Does it require strategy or genius?
I am so sure of this because of my profession. Firstly, having worked in academia for more than forty years, I have met a steady stream of young, enthusiastic people who want to shape the future and are free of alarmism. They are motivated, innovative and positive about the future. They display a healthy mix of critical rationalism and dreamy emotionality.
My second reason is scientific: In 2001, during the optimistic pre-crisis years, I began researching the views and intentions of the upcoming generation. Surprisingly, they displayed a remarkably consistent set of values – friendship, faithfulness and optimism – in spite of the volatility they experienced on the job market.

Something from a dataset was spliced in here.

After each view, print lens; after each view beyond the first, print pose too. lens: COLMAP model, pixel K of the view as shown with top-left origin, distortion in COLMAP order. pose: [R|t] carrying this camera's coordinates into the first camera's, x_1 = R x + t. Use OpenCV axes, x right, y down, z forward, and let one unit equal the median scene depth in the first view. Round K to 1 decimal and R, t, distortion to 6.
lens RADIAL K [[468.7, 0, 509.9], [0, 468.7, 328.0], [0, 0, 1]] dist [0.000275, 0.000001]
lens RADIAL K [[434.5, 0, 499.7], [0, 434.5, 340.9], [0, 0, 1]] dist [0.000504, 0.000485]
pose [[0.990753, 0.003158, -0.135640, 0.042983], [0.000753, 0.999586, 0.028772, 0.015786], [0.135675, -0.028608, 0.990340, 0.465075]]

Thirdly, I feel confirmed by my work with corporations large and small. They are primarily concerned with the question of dealing with an uncertain future. Does it require strategy or genius? Or should it be left to chance? While the answer was always “strategy”, I never failed to notice that each strategy required the genius of individual pragmatism – as well as the unrelenting belief in the ability to solve problems collectively.
No common ground
Why, then, is the mood so different in the economy? Apparently, the wish alone doesn’t suffice to silence the noise from the opportunists who profit from ready-made solutions to a threat that they themselves created. Or to put it another way: The problem is caused by a majority of people who strive for a different capitalist economy but can’t find common ground.
Not yet, that is. But they do have a common set of values. One based on the worldwide fascination with enlightened thought, not inspired by Nietzsche or Sprengler, but by Kant and Voltaire.